Not every push through a level is a real breakout. Many are **fakeouts** where price pokes through, triggers stops, and then reverses. Here is how to filter for quality

  • Volume surge. Real breakouts are usually accompanied by a noticeable increase in trading activity. Low-volume breakouts are suspicious.
  • Higher timeframe alignment. If the breakout direction matches the trend on the higher timeframe, it is more likely to follow through.
  • Time of day. Breakouts during the London and New York sessions are more reliable than breakouts during the quiet Asian session, because more liquidity is in the market. Be aware that slippage can still occur on fast moves.
  • Multiple tests before the break. A level that has been tested three or four times is more likely to produce a real breakout than a level tested only once.
  • Candle close quality. A strong breakout candle closes near its high (for upside) or near its low (for downside), with a large body and small wicks.
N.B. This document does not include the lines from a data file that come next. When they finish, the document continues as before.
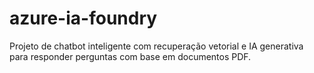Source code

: # azure-ia-foundry
Projeto de chatbot inteligente com recuperação vetorial e IA generativa para responder perguntas com base em documentos PDF.

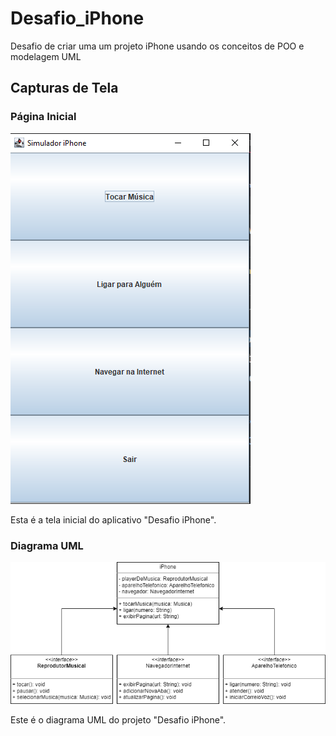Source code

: # Desafio_iPhone
Desafio de criar uma um projeto iPhone usando os conceitos de POO e modelagem UML

## Capturas de Tela

### Página Inicial
![Página Inicial](Desafio_iPhone/src/screenshots/iPhone.png)

Esta é a tela inicial do aplicativo "Desafio iPhone".

### Diagrama UML
![Diagrama UML](Desafio_iPhone/src/screenshots/Diagrama_iPhone.drawio.png)

Este é o diagrama UML do projeto "Desafio iPhone".
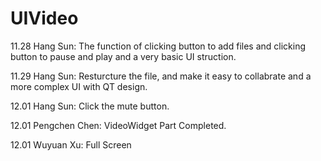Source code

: # UIVideo
11.28 Hang Sun: The function of clicking button to add files and clicking button to pause and play and a very basic UI struction.

11.29 Hang Sun: Resturcture the file, and make it easy to collabrate and a more complex UI with QT design.

12.01 Hang Sun: Click the mute button.

12.01 Pengchen Chen: VideoWidget Part Completed.

12.01 Wuyuan Xu: Full Screen
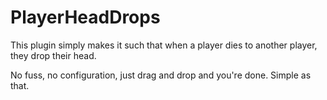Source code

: # PlayerHeadDrops

This plugin simply makes it such that when a player dies to another player, they drop their head.

No fuss, no configuration, just drag and drop and you're done. Simple as that.

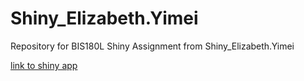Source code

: # Shiny_Elizabeth.Yimei
Repository for BIS180L Shiny Assignment from Shiny_Elizabeth.Yimei

[link to shiny app](https://etroberts.shinyapps.io/shiny_elizabeth/)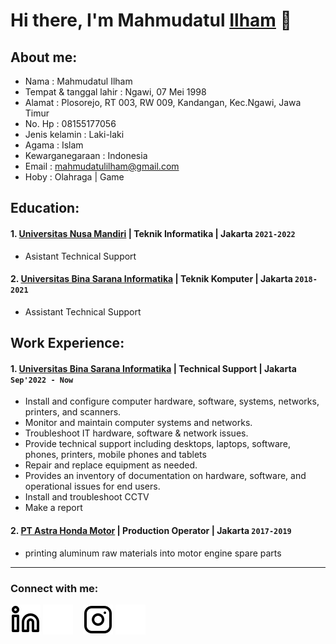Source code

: # Hi there, I'm Mahmudatul [Ilham]() 👋
## About me:
- Nama                   : Mahmudatul Ilham
- Tempat & tanggal lahir : Ngawi, 07 Mei 1998
- Alamat                 : Plosorejo, RT 003, RW 009, Kandangan, Kec.Ngawi, Jawa Timur
- No. Hp                 : 08155177056
- Jenis kelamin          : Laki-laki
- Agama                  : Islam
- Kewarganegaraan        : Indonesia
- Email                  : mahmudatulilham@gmail.com
- Hoby                   : Olahraga | Game

## Education:

#### 1. [Universitas Nusa Mandiri](https://nusamandiri.ac.id/nuri/index.js/) | Teknik Informatika | Jakarta `2021-2022`
   - Asistant Technical Support
 #### 2. [Universitas Bina Sarana Informatika](https://www.bsi.ac.id/ubsi/index.js) | Teknik Komputer | Jakarta `2018-2021`
   - Assistant Technical Support

## Work Experience:
#### 1. [Universitas Bina Sarana Informatika](https://www.bsi.ac.id/ubsi/index.js) | Technical Support | Jakarta `Sep'2022 - Now`
- Install and configure computer hardware, software, systems, networks, printers, and scanners.
- Monitor and maintain computer systems and networks.
- Troubleshoot IT hardware, software & network issues.
- Provide technical support including desktops, laptops, software, phones, printers, mobile phones and tablets
- Repair and replace equipment as needed.
- Provides an inventory of documentation on hardware, software, and operational issues for end users.
- Install and troubleshoot CCTV
- Make a report

#### 2. [PT Astra Honda Motor](https://www.astra-honda.com/) | Production Operator | Jakarta `2017-2019`
   - printing aluminum raw materials into motor engine spare parts
---
### Connect with me:


[![website](./img/linkedin-light.svg)](https://www.linkedin.com/in/mahmudatul-ilham-753851254/#gh-light-mode-only)
[![website](./img/linkedin-dark.svg)](https://www.linkedin.com/in/mahmudatul-ilham-753851254/#gh-dark-mode-only)
&nbsp;&nbsp;
[![website](./img/instagram-light.svg)](https://instagram.com/captainham__#gh-light-mode-only)
[![website](./img/instagram-dark.svg)](https://instagram.com/captainham__#gh-dark-mode-only)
A candle with a long wick at the broken level is a warning sign.

For more on fakeouts, read /learn/price-action/breakouts-fakeouts/.

Signs of a real breakout

  • The breakout candle is larger than the average recent candles.
  • Price does not immediately pull back inside the broken level.
  • Follow-through candles appear in the breakout direction.
  • The retest of the broken level holds, confirming the flip from resistance to support or vice versa.

Common mistakes in breakout trading

  • Entering before the candle closes. Price can wick through a level and snap back before the candle closes. Always wait for the close.
  • Chasing breakouts. If you miss the initial breakout, do not chase. Wait for a retest instead.
  • Ignoring fakeout risk. Not every breakout is real. Always use a stop-loss and accept that some trades will be losers.
  • Setting stops too tight. Placing your stop right at the broken level almost guarantees you get stopped out by a retest. Give it a few pips of breathing room.
  • Trading breakouts in low-volatility environments. When the market is dead quiet, breakouts lack follow-through.

Risk management for breakout trades

Breakout strategies can have a lower win rate because of fakeouts, but the winning trades often have a large reward relative to risk. This means you must manage your position size carefully so that the losing trades do not wipe out your account before the winners arrive. Use the guidelines at /learn/risk-management/position-sizing/ to calculate your lot size for every trade.

Breakout trading rewards patience and discipline. Find the level, wait for the break, confirm the move, manage your risk, and let the momentum do the rest.